Trial steering committee chairman Sir Alasdair Breckenridge emphasised that this was not a trial to test drugs, but to test a new strategy.

"It is a pioneering trial and, if successful, it will have huge implications for the way we treat HIV," he said.

The Durban trial site, one of several worldwide recruiting for the "Spartac" study, has enrolled 11 volunteers since November and hopes to enlist 100. The trial aims to enrol 360 volunteers worldwide through centres including the MRC site, the Desmond Tutu HIV/Aids Research Centre at the University of Cape Town and the Reproductive Health and HIV Research Unit at Wits University.
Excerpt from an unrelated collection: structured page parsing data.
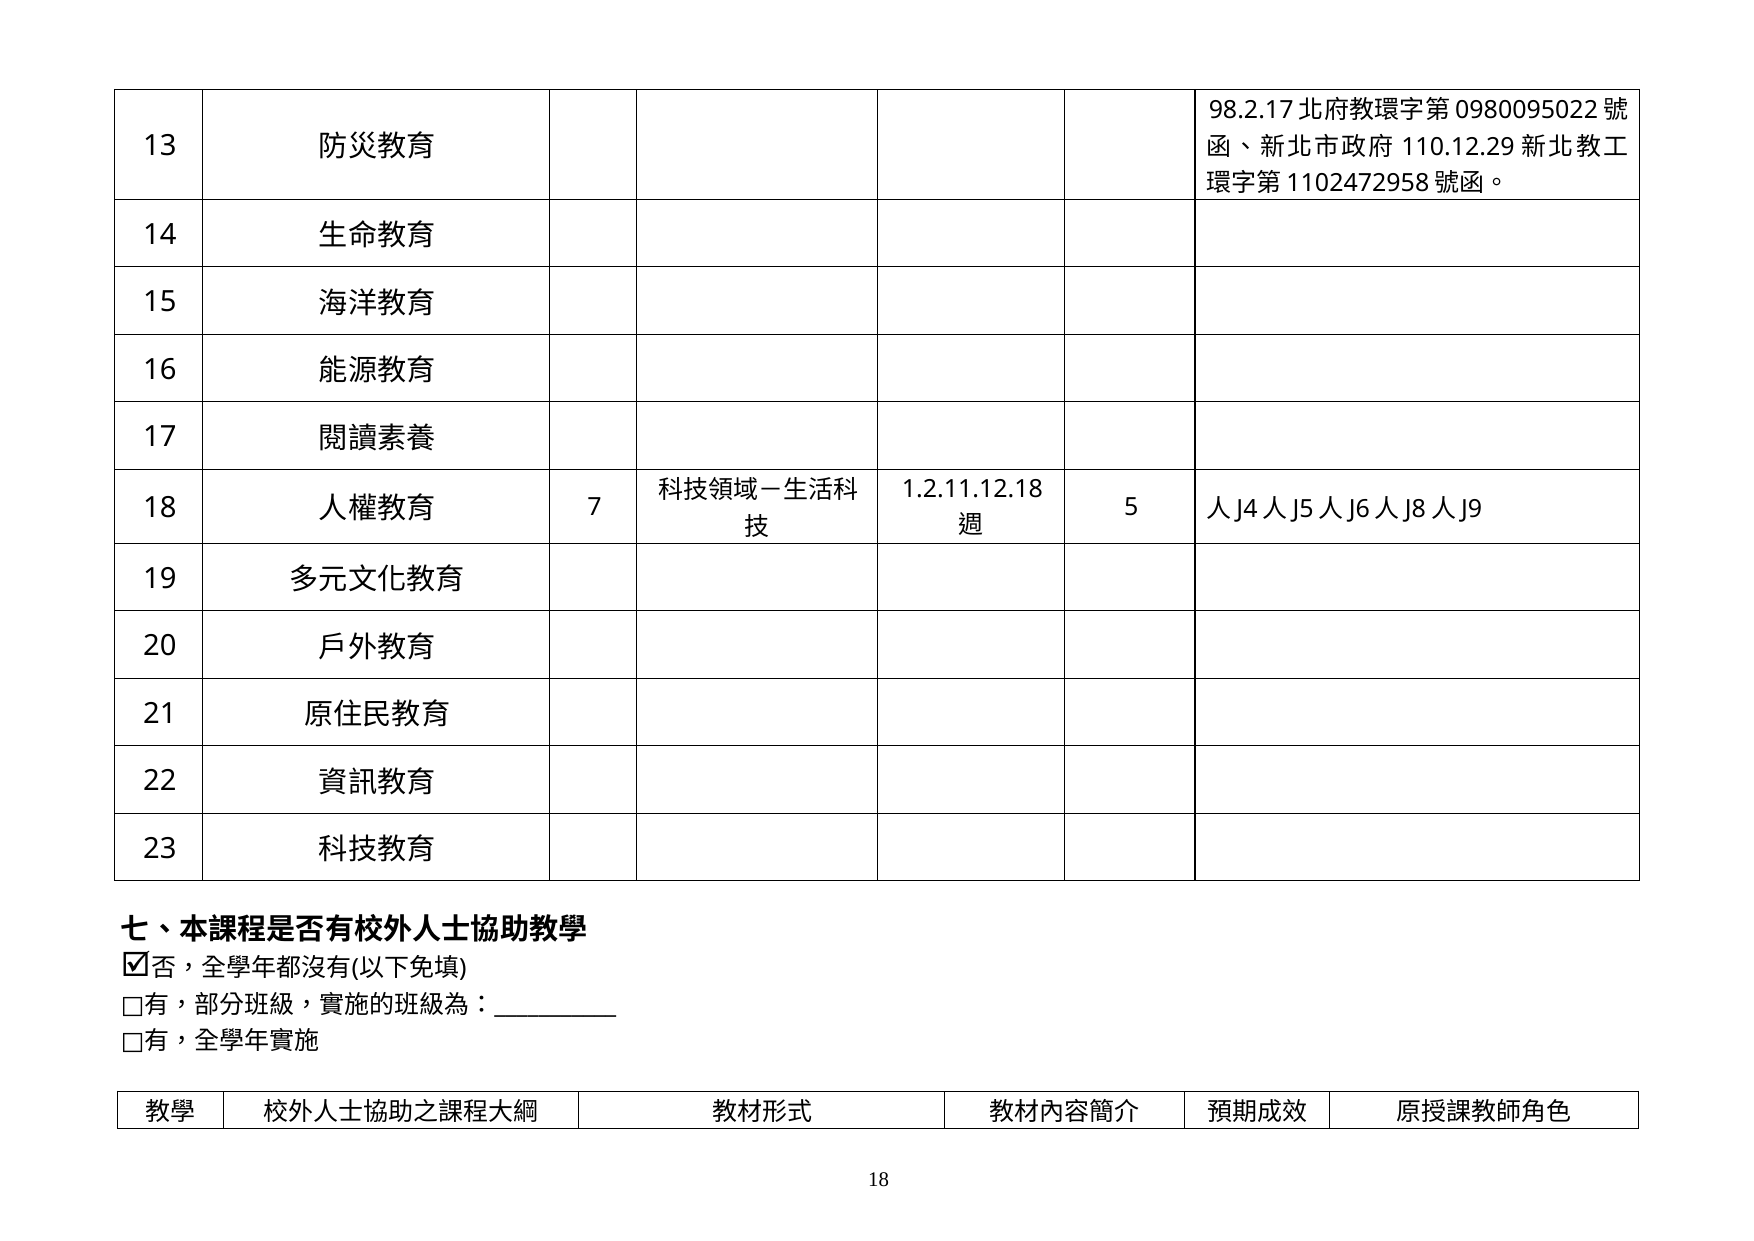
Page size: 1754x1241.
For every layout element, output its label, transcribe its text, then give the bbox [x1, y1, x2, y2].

table_cell [878, 746, 1064, 813]
table_cell [550, 679, 636, 745]
table_cell 戶外教育 [203, 611, 549, 678]
table_cell 原住民教育 [203, 679, 549, 745]
table_cell [1065, 544, 1194, 610]
table_cell [550, 746, 636, 813]
table_cell [1196, 402, 1639, 469]
table_cell 科技領域－生活科技 [637, 470, 877, 542]
table_header 教學 期程 [118, 1092, 223, 1128]
table_cell [878, 679, 1064, 745]
table_cell [637, 402, 877, 469]
table_cell [1065, 611, 1194, 678]
table_cell [878, 267, 1064, 334]
table_cell [1196, 335, 1639, 401]
table_cell [1196, 611, 1639, 678]
text □有，全學年實施 [118, 1020, 1636, 1057]
table_header 教材內容簡介 [945, 1092, 1184, 1128]
table_cell 人J4人J5人J6人J8人J9 [1196, 470, 1639, 542]
table_cell 人權教育 [203, 470, 549, 542]
table_cell [1196, 746, 1639, 813]
table_cell [637, 544, 877, 610]
table_header 原授課教師角色 [1330, 1092, 1638, 1128]
table_cell [878, 200, 1064, 266]
table_cell [1065, 90, 1194, 198]
table_cell 7 [550, 470, 636, 542]
table_cell [1065, 267, 1194, 334]
table_cell 13 [115, 90, 202, 198]
table_cell 資訊教育 [203, 746, 549, 813]
table_cell [1196, 814, 1639, 880]
table_cell [550, 200, 636, 266]
table_header 預期成效 [1185, 1092, 1329, 1128]
table_cell 98.2.17北府教環字第0980095022號函、新北市政府110.12.29新北教工環字第1102472958號函。 [1196, 90, 1639, 198]
table_cell [637, 611, 877, 678]
table_cell 17 [115, 402, 202, 469]
table_cell 1.2.11.12.18週 [878, 470, 1064, 542]
text 七、本課程是否有校外人士協助教學 [118, 906, 1636, 948]
table_cell 生命教育 [203, 200, 549, 266]
table_cell [637, 814, 877, 880]
table_cell 14 [115, 200, 202, 266]
table_cell [637, 335, 877, 401]
table_cell [878, 335, 1064, 401]
table_cell [637, 267, 877, 334]
table_cell [878, 611, 1064, 678]
text □有，部分班級，實施的班級為：___________ [118, 984, 1636, 1020]
table_cell [878, 814, 1064, 880]
table_cell [550, 335, 636, 401]
table_cell [1065, 814, 1194, 880]
table_cell 23 [115, 814, 202, 880]
table_cell 5 [1065, 470, 1194, 542]
table_cell [550, 611, 636, 678]
table_cell 22 [115, 746, 202, 813]
table_cell [878, 544, 1064, 610]
table_cell [1065, 746, 1194, 813]
table_cell 防災教育 [203, 90, 549, 198]
table_cell [550, 544, 636, 610]
table_cell [1065, 200, 1194, 266]
table_cell 能源教育 [203, 335, 549, 401]
table_cell 科技教育 [203, 814, 549, 880]
table_cell [637, 679, 877, 745]
table_cell [878, 90, 1064, 198]
table_cell 多元文化教育 [203, 544, 549, 610]
table_cell 16 [115, 335, 202, 401]
table_cell [550, 402, 636, 469]
table_cell [550, 267, 636, 334]
table_header 校外人士協助之課程大綱 [224, 1092, 578, 1128]
text 否，全學年都沒有(以下免填) [118, 948, 1636, 984]
table_cell 閱讀素養 [203, 402, 549, 469]
table_cell 21 [115, 679, 202, 745]
table_cell [1196, 544, 1639, 610]
table_cell [637, 200, 877, 266]
table_cell [1196, 267, 1639, 334]
table_cell [1196, 679, 1639, 745]
table_cell [637, 746, 877, 813]
table_cell 15 [115, 267, 202, 334]
table_cell [637, 90, 877, 198]
table_cell 19 [115, 544, 202, 610]
table_cell [1196, 200, 1639, 266]
table_cell 20 [115, 611, 202, 678]
table_header 教材形式 [579, 1092, 944, 1128]
table_cell [550, 814, 636, 880]
table_cell 18 [115, 470, 202, 542]
table_cell [1065, 679, 1194, 745]
table_cell 海洋教育 [203, 267, 549, 334]
table_cell [878, 402, 1064, 469]
table_cell [1065, 335, 1194, 401]
table_cell [550, 90, 636, 198]
table_cell [1065, 402, 1194, 469]
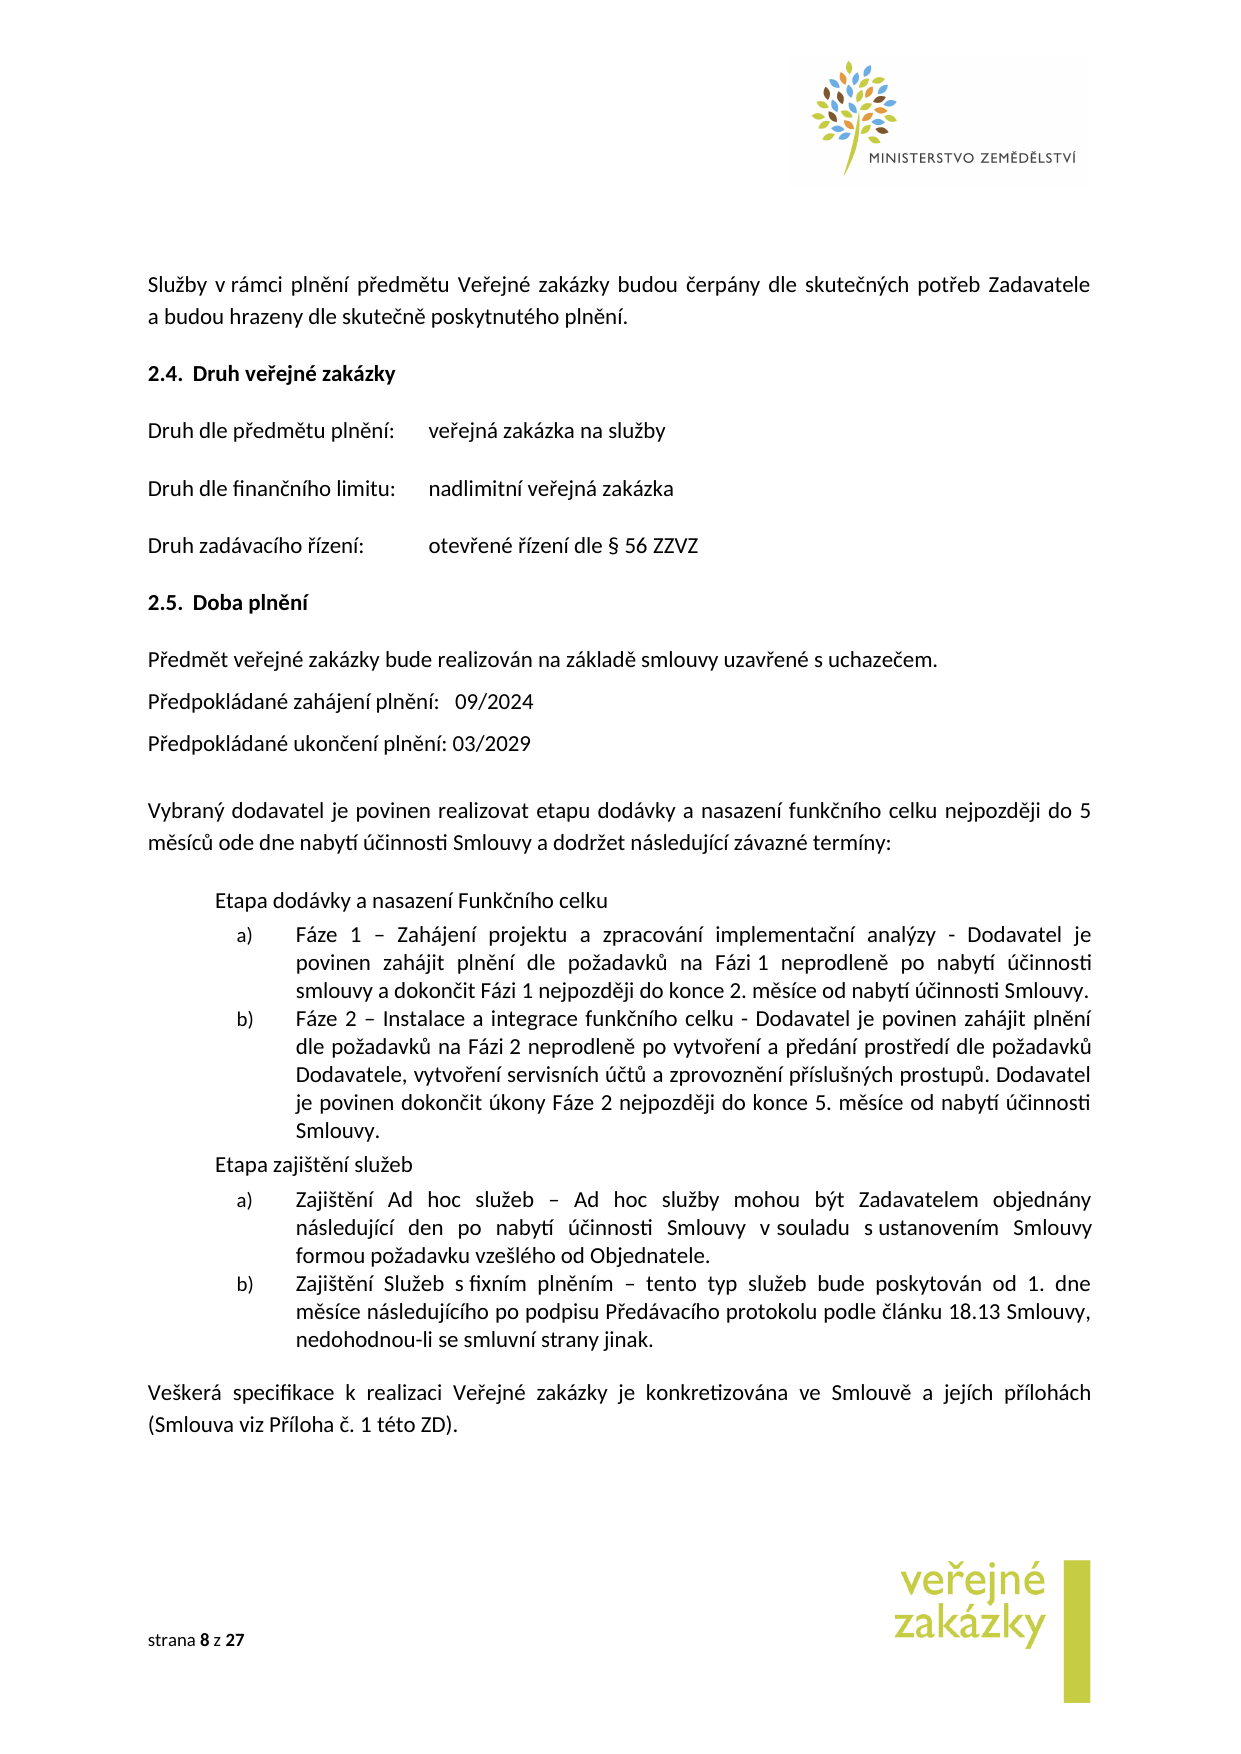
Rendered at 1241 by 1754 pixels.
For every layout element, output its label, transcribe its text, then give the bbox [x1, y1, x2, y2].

subtitle Druh veřejné zakázky [148, 359, 1092, 387]
text Předpokládané zahájení plnění: 09/2024 [148, 687, 1092, 715]
text Druh zadávacího řízení: otevřené řízení dle § 56 ZZVZ [148, 531, 1092, 559]
text Služby v rámci plnění předmětu Veřejné zakázky budou čerpány dle skutečných potřeb Zadavatele a budou hrazeny dle skutečně poskytnutého plnění. [148, 270, 1092, 330]
text Druh dle předmětu plnění: veřejná zakázka na služby [148, 417, 1092, 445]
subtitle Doba plnění [148, 588, 1092, 616]
text Druh dle finančního limitu: nadlimitní veřejná zakázka [148, 474, 1092, 502]
text Vybraný dodavatel je povinen realizovat etapu dodávky a nasazení funkčního celku nejpozději do 5 měsíců ode dne nabytí účinnosti Smlouvy a dodržet následující závazné termíny: [148, 796, 1092, 857]
text Předpokládané ukončení plnění: 03/2029 [148, 729, 1092, 757]
list Zajištění Služeb s fixním plněním – tento typ služeb bude poskytován od 1. dne měsíce následujícího po podpisu Předávacího protokolu podle článku 18.13 Smlouvy, nedohodnou-li se smluvní strany jinak. [236, 1269, 1092, 1353]
text Veškerá specifikace k realizaci Veřejné zakázky je konkretizována ve Smlouvě a jejích přílohách (Smlouva viz Příloha č. 1 této ZD). [148, 1378, 1092, 1438]
list Etapa zajištění služeb [215, 1150, 1092, 1178]
text Předmět veřejné zakázky bude realizován na základě smlouvy uzavřené s uchazečem. [148, 645, 1092, 673]
list Fáze 1 – Zahájení projektu a zpracování implementační analýzy - Dodavatel je povinen zahájit plnění dle požadavků na Fázi 1 neprodleně po nabytí účinnosti smlouvy a dokončit Fázi 1 nejpozději do konce 2. měsíce od nabytí účinnosti Smlouvy. [236, 920, 1092, 1004]
list Fáze 2 – Instalace a integrace funkčního celku - Dodavatel je povinen zahájit plnění dle požadavků na Fázi 2 neprodleně po vytvoření a předání prostředí dle požadavků Dodavatele, vytvoření servisních účtů a zprovoznění příslušných prostupů. Dodavatel je povinen dokončit úkony Fáze 2 nejpozději do konce 5. měsíce od nabytí účinnosti Smlouvy. [236, 1004, 1092, 1144]
picture [787, 54, 1088, 186]
list Etapa dodávky a nasazení Funkčního celku [215, 886, 1092, 914]
list Zajištění Ad hoc služeb – Ad hoc služby mohou být Zadavatelem objednány následující den po nabytí účinnosti Smlouvy v souladu s ustanovením Smlouvy formou požadavku vzešlého od Objednatele. [236, 1185, 1092, 1269]
picture [893, 1560, 1091, 1703]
Recruitment is difficult because the researchers need to sign up people with HIV at a stage when most of them do not yet know that they have been infected, as there are often no clear symptoms in the early stages of infection.

Ramjee said they were recruiting people from HIV-prevention trials who had become HIV-positive.

Volunteers on these prevention trials - for example, for microbicides or vaccines against HIV - are tested every three months for the virus.

Ramjee said: "There has been a lot of education and most people [approached] have consented to join."

She said: "The side effects are not as pronounced because people are healthy, and the adherence is good."

Volunteers will be divided into three groups: one group will get antiretroviral drugs for three months, the second group will get the drugs for one year, and the third group will get a placebo or no drug.

For ethical reasons, this may be one of the last HIV trials internationally to include a placebo said Breckenridge.

He said it was nonetheless ethical since nobody was treating primary infection at the moment.

Breckenridge, chairman of the UK Medicines and Healthcare Products Regulatory Agency, said the steering committee had sought to conduct the trial in Russia as well, but the chief virologist with whom they were dealing had died and the committee pulled out.

Spartac national investigator Dr Francois Venter said that this would be the first large, well-controlled trial to test treatment in the first six months of infection.

"The others were small and not very well controlled, and their results have been disappointing.

He said: "This study will give us good information and evidence on how immune responses work."